> [TASK DETAILS]:
Print the data that follows exactly as it stands, from its first line through the line containing "236 387 4641", and stop there.

> [RECORD EXCERPTS]:
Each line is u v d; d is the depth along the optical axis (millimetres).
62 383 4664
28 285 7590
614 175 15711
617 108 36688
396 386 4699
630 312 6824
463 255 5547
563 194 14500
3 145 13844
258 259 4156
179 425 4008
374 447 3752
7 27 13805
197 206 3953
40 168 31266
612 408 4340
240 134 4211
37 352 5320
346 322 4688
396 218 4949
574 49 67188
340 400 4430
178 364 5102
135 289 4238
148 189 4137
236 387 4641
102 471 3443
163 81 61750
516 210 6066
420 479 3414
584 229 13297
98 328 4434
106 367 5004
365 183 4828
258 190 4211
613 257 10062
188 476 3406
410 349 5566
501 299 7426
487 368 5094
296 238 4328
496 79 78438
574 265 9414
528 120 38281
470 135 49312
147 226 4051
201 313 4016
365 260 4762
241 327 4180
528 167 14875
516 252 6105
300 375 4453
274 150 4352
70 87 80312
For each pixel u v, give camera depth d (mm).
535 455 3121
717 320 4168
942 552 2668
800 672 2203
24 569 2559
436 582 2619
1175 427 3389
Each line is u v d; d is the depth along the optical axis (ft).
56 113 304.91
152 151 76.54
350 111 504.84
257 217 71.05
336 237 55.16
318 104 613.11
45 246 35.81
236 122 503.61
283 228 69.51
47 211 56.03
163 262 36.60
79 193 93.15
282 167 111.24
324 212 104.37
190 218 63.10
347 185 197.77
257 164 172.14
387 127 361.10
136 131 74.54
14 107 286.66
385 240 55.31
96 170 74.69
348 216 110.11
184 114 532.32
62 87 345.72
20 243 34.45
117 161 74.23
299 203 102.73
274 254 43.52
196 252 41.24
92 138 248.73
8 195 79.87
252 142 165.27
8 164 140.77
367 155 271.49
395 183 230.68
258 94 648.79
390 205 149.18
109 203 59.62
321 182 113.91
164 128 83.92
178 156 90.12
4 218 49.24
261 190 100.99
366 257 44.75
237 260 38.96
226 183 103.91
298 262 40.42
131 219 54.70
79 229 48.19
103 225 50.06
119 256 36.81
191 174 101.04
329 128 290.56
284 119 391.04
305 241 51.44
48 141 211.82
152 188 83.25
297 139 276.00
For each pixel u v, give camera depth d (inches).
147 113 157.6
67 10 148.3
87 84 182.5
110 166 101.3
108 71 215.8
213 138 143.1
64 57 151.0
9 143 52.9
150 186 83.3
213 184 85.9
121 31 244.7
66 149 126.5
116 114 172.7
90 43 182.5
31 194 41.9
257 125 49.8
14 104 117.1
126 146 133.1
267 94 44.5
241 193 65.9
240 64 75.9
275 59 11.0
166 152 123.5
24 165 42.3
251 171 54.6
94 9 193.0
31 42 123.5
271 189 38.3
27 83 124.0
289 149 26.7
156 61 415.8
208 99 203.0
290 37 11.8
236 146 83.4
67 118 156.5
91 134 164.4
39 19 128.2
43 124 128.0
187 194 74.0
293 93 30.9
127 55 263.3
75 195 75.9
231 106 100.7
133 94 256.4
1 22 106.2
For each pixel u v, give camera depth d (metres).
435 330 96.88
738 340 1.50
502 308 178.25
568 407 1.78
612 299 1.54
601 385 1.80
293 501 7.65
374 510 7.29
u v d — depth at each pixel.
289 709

> [TASK OUTPUT]:
Each line is u v d; d is the depth along the optical axis (millimetres).
62 383 4664
28 285 7590
614 175 15711
617 108 36688
396 386 4699
630 312 6824
463 255 5547
563 194 14500
3 145 13844
258 259 4156
179 425 4008
374 447 3752
7 27 13805
197 206 3953
40 168 31266
612 408 4340
240 134 4211
37 352 5320
346 322 4688
396 218 4949
574 49 67188
340 400 4430
178 364 5102
135 289 4238
148 189 4137
236 387 4641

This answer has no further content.